Salience network connectivity predicts frontotemporal dementia progression

Baseline measures of salience network connectivity involving the left insula may predict behavioral changes in patients with frontotemporal dementia, according to a study published in the October issue of JAMA Neurology.

The salience network (SLN) is comprised of the anterior cingulate, insula, striatum and amygdala. In healthy patients, the SLN is activated when tasks require attentional selection, task switching and self-regulation of behavior. The SLN is an important neural substrate in frontotemporal dementia (FTD) whose dysfunction is confirmed with histopathology and resting-state functional magnetic resonance (fMR) imaging.

Moreover, the SLN’s insula is a nodal point of particular importance for frontolimbic function and dysfunction. Insular atrophy is one of the earliest structural biomarkers in behavioral variant FTD (bvFTD) and semantic dementia.

“Abnormal activity within intrinsic brain networks may be clinically relevant, indicative of neurodegenerative disease,” wrote the study’s author, Gregory S. Day, MD, MSc, of the University of Toronto, and colleagues.” “Resting-state fMR imaging may provide a noninvasive biomarker for the diagnosis and longitudinal monitoring of patients with FTD.”

With little research on whether this emerging technique can identify patterns of network disruption in patients before the development of changes on clinical examination or structural neuroimaging, Day and colleagues developed a study to correlate baseline resting-state measures within the salience network and changes in behavior among 15 patients with clinically diagnosed FTD. The patients were taking the clinical intervention, memantine hydrochloride, two times daily.

GIVEN RECORDS —
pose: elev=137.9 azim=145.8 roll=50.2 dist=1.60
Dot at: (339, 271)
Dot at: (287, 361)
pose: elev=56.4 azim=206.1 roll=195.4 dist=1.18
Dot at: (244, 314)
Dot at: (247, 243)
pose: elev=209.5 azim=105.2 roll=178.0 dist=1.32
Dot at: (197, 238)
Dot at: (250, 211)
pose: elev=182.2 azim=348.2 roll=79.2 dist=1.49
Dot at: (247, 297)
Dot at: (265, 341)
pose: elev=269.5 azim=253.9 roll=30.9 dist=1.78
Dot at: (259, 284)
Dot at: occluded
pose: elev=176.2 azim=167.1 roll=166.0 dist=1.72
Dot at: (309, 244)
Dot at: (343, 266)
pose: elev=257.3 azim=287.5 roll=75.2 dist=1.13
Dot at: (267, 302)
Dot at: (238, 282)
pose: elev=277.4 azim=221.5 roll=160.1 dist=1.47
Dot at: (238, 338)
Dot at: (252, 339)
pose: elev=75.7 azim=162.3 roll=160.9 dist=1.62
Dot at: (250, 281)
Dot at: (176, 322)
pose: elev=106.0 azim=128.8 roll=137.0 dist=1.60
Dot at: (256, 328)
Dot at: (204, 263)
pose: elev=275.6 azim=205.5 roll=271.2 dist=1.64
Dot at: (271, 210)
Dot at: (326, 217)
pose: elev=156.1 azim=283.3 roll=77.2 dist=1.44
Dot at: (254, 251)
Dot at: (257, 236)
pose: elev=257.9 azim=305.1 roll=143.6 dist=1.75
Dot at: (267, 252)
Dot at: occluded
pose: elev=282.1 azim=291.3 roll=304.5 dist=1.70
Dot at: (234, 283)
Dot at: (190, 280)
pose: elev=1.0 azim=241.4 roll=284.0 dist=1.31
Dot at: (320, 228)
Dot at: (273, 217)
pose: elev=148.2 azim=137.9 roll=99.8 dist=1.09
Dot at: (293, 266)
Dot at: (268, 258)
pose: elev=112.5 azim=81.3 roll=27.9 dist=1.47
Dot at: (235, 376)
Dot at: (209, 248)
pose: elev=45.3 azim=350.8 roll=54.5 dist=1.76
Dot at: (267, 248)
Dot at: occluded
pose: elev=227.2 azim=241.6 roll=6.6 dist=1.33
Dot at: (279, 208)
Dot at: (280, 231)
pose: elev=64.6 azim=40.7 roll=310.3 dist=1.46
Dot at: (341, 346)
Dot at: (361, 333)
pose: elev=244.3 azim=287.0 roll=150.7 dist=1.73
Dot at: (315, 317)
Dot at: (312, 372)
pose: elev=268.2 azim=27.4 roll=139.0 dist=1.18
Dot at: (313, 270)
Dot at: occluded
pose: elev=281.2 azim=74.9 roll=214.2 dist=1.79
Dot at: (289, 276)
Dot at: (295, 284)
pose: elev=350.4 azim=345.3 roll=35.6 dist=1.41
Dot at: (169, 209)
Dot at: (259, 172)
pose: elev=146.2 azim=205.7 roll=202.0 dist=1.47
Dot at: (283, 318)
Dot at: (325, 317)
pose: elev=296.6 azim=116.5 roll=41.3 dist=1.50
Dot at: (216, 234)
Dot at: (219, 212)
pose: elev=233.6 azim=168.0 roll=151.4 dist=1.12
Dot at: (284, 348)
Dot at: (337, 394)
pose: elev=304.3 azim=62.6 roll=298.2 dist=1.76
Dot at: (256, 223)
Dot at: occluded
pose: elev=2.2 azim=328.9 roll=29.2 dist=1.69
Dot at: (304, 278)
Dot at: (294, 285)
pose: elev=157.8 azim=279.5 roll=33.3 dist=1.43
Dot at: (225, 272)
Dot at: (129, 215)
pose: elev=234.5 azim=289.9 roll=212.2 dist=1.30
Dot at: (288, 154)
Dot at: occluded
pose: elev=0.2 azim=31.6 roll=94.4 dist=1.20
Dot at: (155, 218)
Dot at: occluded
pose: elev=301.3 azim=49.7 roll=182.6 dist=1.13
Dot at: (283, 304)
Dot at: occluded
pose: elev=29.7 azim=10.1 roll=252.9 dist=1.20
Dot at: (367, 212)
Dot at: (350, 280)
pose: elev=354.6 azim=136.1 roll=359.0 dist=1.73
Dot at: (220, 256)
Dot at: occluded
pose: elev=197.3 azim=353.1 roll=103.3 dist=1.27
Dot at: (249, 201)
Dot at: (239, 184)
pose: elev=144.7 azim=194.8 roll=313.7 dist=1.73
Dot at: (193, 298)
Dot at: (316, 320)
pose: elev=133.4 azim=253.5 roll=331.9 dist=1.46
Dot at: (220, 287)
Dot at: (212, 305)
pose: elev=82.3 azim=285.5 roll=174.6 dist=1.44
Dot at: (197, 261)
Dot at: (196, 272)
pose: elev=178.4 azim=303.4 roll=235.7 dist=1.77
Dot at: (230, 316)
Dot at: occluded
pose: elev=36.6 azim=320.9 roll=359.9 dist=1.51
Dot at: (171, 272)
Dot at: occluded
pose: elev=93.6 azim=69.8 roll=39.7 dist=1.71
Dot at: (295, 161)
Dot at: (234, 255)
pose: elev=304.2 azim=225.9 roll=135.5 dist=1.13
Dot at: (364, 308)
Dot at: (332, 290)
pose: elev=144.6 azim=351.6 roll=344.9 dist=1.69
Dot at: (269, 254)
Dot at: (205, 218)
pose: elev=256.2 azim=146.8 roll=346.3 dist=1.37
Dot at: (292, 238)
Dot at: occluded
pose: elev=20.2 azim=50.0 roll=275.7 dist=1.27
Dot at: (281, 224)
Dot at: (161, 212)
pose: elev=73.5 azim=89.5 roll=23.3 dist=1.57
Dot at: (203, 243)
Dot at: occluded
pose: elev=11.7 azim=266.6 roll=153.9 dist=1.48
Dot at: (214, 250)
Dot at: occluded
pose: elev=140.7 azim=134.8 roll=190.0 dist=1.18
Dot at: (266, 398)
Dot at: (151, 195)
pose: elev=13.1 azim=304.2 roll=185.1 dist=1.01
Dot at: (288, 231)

WORK ORDER A — According to the article on salience network connectivity, which brain structures make up the salience network?
WORK ORDER B — Continue the article on salience network connectivity in frontotemporal dementia, starting after its final sentence about the patients taking memantine hydrochloride.

ANSWER SECTION A — The anterior cingulate, the insula, the striatum and the amygdala.

ANSWER SECTION B —
Participants were from a tertiary academic care center that specializes in assessment and management of patients with neurodegenerative disease. Baseline fMRI data and longitudinal measures were obtained from them during eight weeks using Frontal Behavioral Inventory (FBI) total score. Resting-state activity in the patients was compared with that of healthy control subjects to identify SLN hubs.

Forward linear regression analysis used baseline resting-state scores within regions of interest (ROIs) to predict the percentage of change on behavioral scales after eight weeks. Findings indicated that low frequency fluctuations in the left insula significantly predicted changes in FBI scores, accounting for a 28 percent change variance. The trend was driven by changes in measures of apathy independent of dementia severity.

“Limitations notwithstanding, the results of this analysis expand on prior studies,” wrote Day and colleagues. “Resting-state measures of neural connectivity may provide a noninvasive means of assessing network functioning in neurodegenerative disease.”